■ Petunjuk Tugas: Teruskan artikel opini tentang PLTU Suralaya 9 dan 10 serta penolakan Greenpeace, mulai sesudah kalimat terakhir yang tercantum.

■ Bacaan:

= = =

Sebut Suralaya Tebar Maut, Greenpeace Jangan Tebar Horor

EWI pertanyakan agenda yang disembunyikan oleh Greenpeace atas upaya kerasnya menggagalkan proyek PLTU Suralaya 9 dan 10 ini.
Jubir Unit Pembangkitan PLTU Suralaya Asep Muhendar mengungkapkan setelah mengalami gangguan kerusakan interkoneksi di Ungaran, suplai di PLTU Suralaya dimatikan untuk menghindari kerusakan, dan saat ini telah dioperasikan kembali empat unit pembangkit untuk memulihkan kembali secara bertahap suplai listrik jaringan Jawa, Madura dan Bali. (Foto: Antara/Asep Fathulrahman)

Oleh : Ferdinand Hutahaean*


Pembangkit Listrik Tenaga Uap (PLTU) Suralaya, adalah pembangkit yang menjadi nadi besar sistem kelistrikan JAMALI dan menjadi jantung utama kebutuhan listrik Ibu Kota Jakarta. Dibangun tahun 1984 oleh Perusahaan Listrik Negara (PLN) Proyek Induk Pembangkit dan menghadirkan konsultan dari Montreal Engineering Company atau Mocenco Canada, kini terus berkembang baik dari sisi kapasitas daya maupun penggunaan teknologi untuk memenuhi tuntutan jaman.

2017, Presiden Joko Widodo (Jokowi) dengan proyek besarnya membangun 35.000 Megawatt pembangkit listrik. Kemudian Jokowi meresmikan pembangunan PLTU Suralaya 9 dan 10 dengan kapasitas 2 x 1000 MW. Besar sekali, diperkirakan akan menelan biaya sekitar 3,5 miliar Dolar Amerika. 

Jangan halangi Indonesia untuk maju ekonominya, maju berkembang industrinya, investor berduyun-duyun masuk dengan opini-opini horor

Saat kunjungan khusus Jokowi ke Korea, presiden pun bersepakat dengan CEO Korea Electric Power Corporation (KEPCO) dengan komitmen untuk membiayai pembangunan PLTU Suralaya 9 dan 10. Proyek Pembangunan pun berjalan..!

Belakangan situasi agak berubah karena ulah LSM Internasional Greenpeace yang sangat deras menolak pembangunan PLTU ini, dan meminta pihak Korea untuk menghentikan pembiayaan atas PLTU 9 dan 10. Alasannya, PLTU ini akan menyebabkan kematian dini bagi ribuan orang pertahun atau ratusan ribu orang dalam 30 tahun.

= = =

(Ekstraksi teks per halaman)

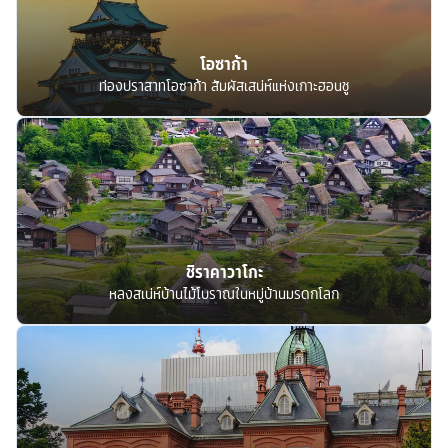
โอซาก้า
ท่องปราสาทโอซาก้า สัมผัสเสน่ห์แห่งเกาะฮอนชู
ชิราคาวาโกะ
หลงสเน่ห์บ้านไม้โบราณในหมู่บ้านมรดกโลก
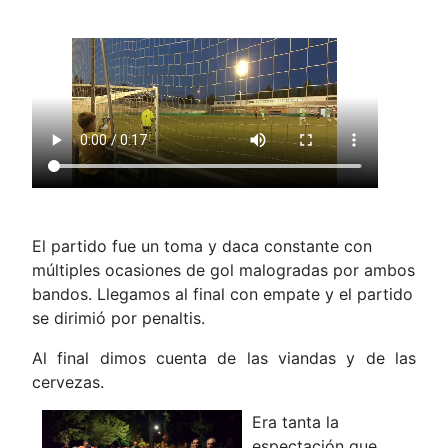
El partido fue un toma y daca constante con
múltiples ocasiones de gol malogradas por ambos
bandos. Llegamos al final con empate y el partido
se dirimió por penaltis.
Al final dimos cuenta de las viandas y de las
cervezas.
Era tanta la
espectación que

= = =

■ Jawaban Soal:
Ini sebuah pernyataan horor yang tak memenuhi standar pembuktian bahwa seseorang disebut meninggal dalam kategori kematian dini akibat polusi dari Suralaya. Sebuah pemodelan yang lebih kepada propaganda opini daripada sebuah kebenaran. Sementara, yang disebut kematian dini itu termasuk stroke, masalah pernafasan, ISPA dan jantung, serta kardiovaskular. 

Dari rilis riset yang dilakukan oleh Greenpeace, tidak jelas disebutkan hubungan polusi PLTU Suralaya dengan kematian seseorang yang disebut dengan kematian dini. Misalnya seseorang menderita stroke. Greenpeace tidak menjelaskan bagaimana cara kerja polusi udara dari PLTU Suralaya sebagai penyebab stroke tersebut. Demikian juga dengan jantung dll. 

Jadi, kesimpulan saya atas pernyataan Greenpeace tersebut adalah hanya sebuah propaganda opini semata yang bersifat horor, atau menakut-nakuti. Entah apa tujuannya, nanti kita cari.

Kita dan dunia tahu, komitmen Indonesia untuk mengurangi emisi hingga 29 persen pada 2030. Dan dunia juga tahu bagaimana komitmen Indonesia untuk mencapai target bauran Energi Baru Terbarukan (EBT) sebesar 23 persen pada 2025. Sebuah target yang besar dan akan sulit dicapai mengingat investasi disektor EBT ini mahal, dan butuh biaya besar.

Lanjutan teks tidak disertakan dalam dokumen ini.